Il senso dell’opera di Pantaleo credo sia tutto nelle parole del noto egittologo. Portare testimonianza (anche Primo Levi affermava di scrivere per “testimoniare”) credo sia il vero scopo ed effetto del suo lavoro accompagnato da un pregevole apparato iconografico che si arricchisce di amabili dettagli e curiosità di botanica alimentare, alimurgia, nel solco di una oggi fiorente letteratura neobucolica, chiara conseguenza dell’ormai insostenibile “logorio della vita moderna” nelle città. Si susseguono cenni di toponimia e toponomastica, di medicina dei semplici, spunti dal folk-lore locale, tradizioni agricole e gustose ricette. Soprattutto gli incontri con persone cariche di umanità arricchiscono questo prezioso regalo alle comunità che abitano la periferia della città di Bari in cui vivo e che amo come una dolcissima seconda madre.

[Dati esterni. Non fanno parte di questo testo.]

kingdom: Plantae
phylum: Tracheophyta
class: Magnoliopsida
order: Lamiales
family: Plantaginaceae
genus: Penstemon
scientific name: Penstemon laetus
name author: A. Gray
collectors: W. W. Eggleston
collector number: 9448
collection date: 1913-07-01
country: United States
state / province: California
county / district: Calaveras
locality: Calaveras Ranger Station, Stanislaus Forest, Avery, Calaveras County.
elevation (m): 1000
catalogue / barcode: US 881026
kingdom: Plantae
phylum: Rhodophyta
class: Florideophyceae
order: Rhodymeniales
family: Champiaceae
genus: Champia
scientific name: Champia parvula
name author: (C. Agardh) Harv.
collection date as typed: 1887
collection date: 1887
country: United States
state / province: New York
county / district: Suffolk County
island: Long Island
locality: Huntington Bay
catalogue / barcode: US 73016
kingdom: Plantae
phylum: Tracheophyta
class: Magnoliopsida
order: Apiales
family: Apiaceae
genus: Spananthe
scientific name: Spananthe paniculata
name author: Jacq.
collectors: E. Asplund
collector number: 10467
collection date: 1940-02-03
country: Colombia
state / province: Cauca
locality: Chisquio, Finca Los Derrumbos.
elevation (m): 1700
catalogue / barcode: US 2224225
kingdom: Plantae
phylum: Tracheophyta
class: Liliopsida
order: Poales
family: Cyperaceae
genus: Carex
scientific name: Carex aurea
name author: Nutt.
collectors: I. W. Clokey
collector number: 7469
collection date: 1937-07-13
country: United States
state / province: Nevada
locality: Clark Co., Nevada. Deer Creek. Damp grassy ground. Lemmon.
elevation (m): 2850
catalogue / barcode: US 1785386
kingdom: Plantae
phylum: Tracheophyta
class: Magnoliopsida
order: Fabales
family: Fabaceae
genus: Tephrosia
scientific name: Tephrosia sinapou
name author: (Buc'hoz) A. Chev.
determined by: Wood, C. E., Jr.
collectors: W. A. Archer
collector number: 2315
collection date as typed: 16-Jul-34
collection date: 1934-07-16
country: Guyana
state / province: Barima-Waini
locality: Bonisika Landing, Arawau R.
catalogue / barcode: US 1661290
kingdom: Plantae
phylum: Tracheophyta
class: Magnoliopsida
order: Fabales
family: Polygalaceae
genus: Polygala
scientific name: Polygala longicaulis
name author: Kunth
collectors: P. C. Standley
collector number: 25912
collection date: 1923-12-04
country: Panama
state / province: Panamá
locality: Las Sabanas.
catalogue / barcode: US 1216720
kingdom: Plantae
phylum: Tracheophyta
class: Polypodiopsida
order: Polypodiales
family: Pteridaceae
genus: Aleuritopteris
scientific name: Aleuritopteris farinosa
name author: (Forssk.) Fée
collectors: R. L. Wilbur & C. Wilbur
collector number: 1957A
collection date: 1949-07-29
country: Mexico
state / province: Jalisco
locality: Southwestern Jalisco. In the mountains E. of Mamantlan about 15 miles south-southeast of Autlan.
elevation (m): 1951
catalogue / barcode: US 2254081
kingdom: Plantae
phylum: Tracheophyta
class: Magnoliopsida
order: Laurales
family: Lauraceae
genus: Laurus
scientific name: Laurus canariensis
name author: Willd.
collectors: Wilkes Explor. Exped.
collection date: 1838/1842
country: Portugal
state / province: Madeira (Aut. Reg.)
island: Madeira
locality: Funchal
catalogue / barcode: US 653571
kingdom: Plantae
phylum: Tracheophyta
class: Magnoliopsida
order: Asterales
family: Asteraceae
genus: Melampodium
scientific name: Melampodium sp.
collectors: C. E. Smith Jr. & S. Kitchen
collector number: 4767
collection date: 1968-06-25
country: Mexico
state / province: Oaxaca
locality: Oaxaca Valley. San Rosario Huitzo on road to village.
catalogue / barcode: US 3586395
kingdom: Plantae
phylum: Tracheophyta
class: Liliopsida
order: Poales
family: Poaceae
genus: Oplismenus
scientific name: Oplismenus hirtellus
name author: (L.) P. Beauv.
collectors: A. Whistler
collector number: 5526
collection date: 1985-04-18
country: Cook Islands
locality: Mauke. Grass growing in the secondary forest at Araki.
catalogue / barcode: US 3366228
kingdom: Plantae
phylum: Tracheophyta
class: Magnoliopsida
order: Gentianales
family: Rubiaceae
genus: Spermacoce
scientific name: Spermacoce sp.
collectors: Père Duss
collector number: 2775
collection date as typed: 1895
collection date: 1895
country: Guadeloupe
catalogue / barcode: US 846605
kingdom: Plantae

Grazie a Pietro Giulio Pantaleo, per gli amici “Piero”, peraltro non solo “memorialista” ma anche valente pittore e performer. So che entrambi dedichiamo questi scritti alla memoria dei nostri indimenticabili padri che ci hanno insegnato la cultura del ricordo. Gli antichi Egizi sostenevano che un uomo muore due volte. La prima quando muore il suo corpo, la seconda quando nessuno più pronunzia più il suo nome.
Pantaleo ha pronunziato molti nomi in questo suo libro, ha fatto rivivere molte persone. Compresi Don Mimì Pantaleo e l’ingegner Arturo Varricchio. Di questo sono a Piero particolarmente grato.